We have consistently believed that stocks are undervalued and that despite anticipated ongoing volatility, equities will end this decade significantly higher than they are now.

The larger companies as a group have an earnings yield of over 7%; a far higher yield in relation to prevailing interest rate levels than is typical. If we add a conservative 1 - 2 % real growth rate to that number we arrive at a possible appreciation factor of 8 -9 % annually over the longer term for our equity portfolio. Even if the global economy is stagnant we may see returns of up to 7% compounding over the long term. (Of course if earnings multiples expand, returns could even exceed these ranges).

Although short term stock market pricing is driven by the passions of fear and greed, long term equity valuations are determined by the underlying profitability of the 5000 great businesses we're invested in.
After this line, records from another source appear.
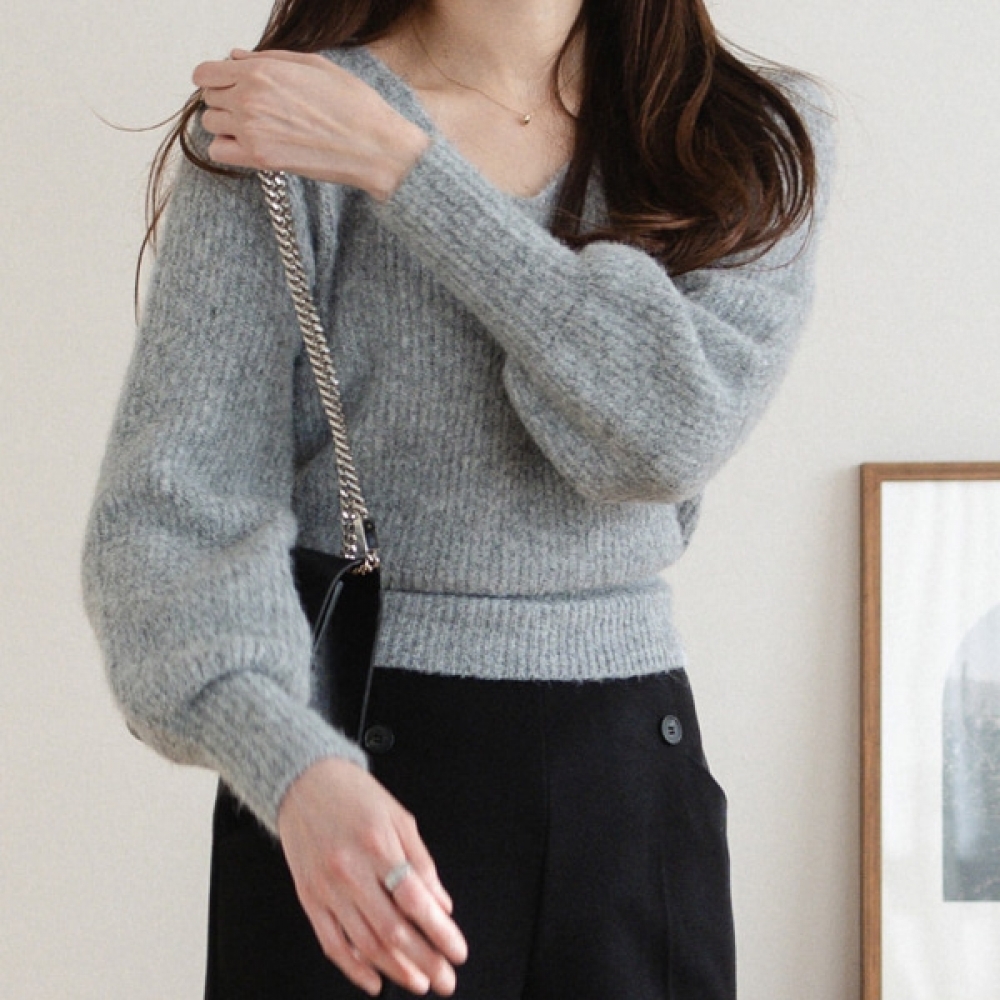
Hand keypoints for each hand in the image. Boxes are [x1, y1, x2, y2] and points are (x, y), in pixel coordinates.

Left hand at [192, 49, 431, 200]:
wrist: (374, 146)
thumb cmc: (353, 105)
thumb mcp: (313, 65)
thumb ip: (268, 59)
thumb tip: (235, 57)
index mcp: (260, 71)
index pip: (205, 73)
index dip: (215, 78)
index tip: (228, 86)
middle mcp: (249, 99)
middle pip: (209, 99)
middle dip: (225, 101)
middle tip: (252, 110)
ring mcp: (252, 130)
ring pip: (211, 124)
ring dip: (228, 126)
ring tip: (255, 129)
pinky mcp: (261, 159)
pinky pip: (218, 151)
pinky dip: (228, 149)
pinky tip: (251, 147)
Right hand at [277, 757, 467, 995]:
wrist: (303, 782)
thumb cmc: (353, 795)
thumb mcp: (399, 817)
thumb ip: (422, 862)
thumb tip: (441, 903)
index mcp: (377, 845)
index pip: (415, 900)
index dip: (440, 932)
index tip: (457, 950)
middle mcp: (350, 870)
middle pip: (392, 929)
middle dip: (424, 960)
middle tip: (446, 979)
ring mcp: (327, 888)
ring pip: (364, 943)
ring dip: (395, 970)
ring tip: (419, 982)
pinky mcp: (309, 899)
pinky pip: (332, 943)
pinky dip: (354, 968)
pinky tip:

At RVW we use a "Darwinian" rules-based stock selection model to access groups of superior companies - using ETFs, which are tax-efficient and low cost.

Our overweighting towards the large well known global brands is driven by the following factors:

These companies have unprecedented cash reserves – we estimate that the Fortune 500 companies have $2 trillion in liquid balances (which is more than the reserves of most countries) and can weather economic storms;
They have a diversified global economic footprint which means they do business in multiple environments;
They provide currency diversification and are a hedge against a falling US $;
Historically, quality equities protect against inflation because these companies can usually pass on increased costs to their customers;
Many of them pay attractive dividends, on which unprecedented numbers of retiring baby boomers will be relying for their retirement; and
As 1 billion new consumers come to the marketplace as consumers for the first time over the next decade in the newly developing countries, we expect they will purchase many of the products that are consumed in our market – the McDonalds, Cokes, iPhones /iPads, and the branded cleaning and beauty products.

For those who can endure the market turbulence which we anticipate, we are confident that the rewards over time will be significant – after all history is solidly on the side of the bulls. As always, we use a diversified group of secure bonds where needed for shorter term stability and interest income. Each portfolio reflects an allocation that is appropriate to the risk tolerance of the client and reasonably expected cash needs.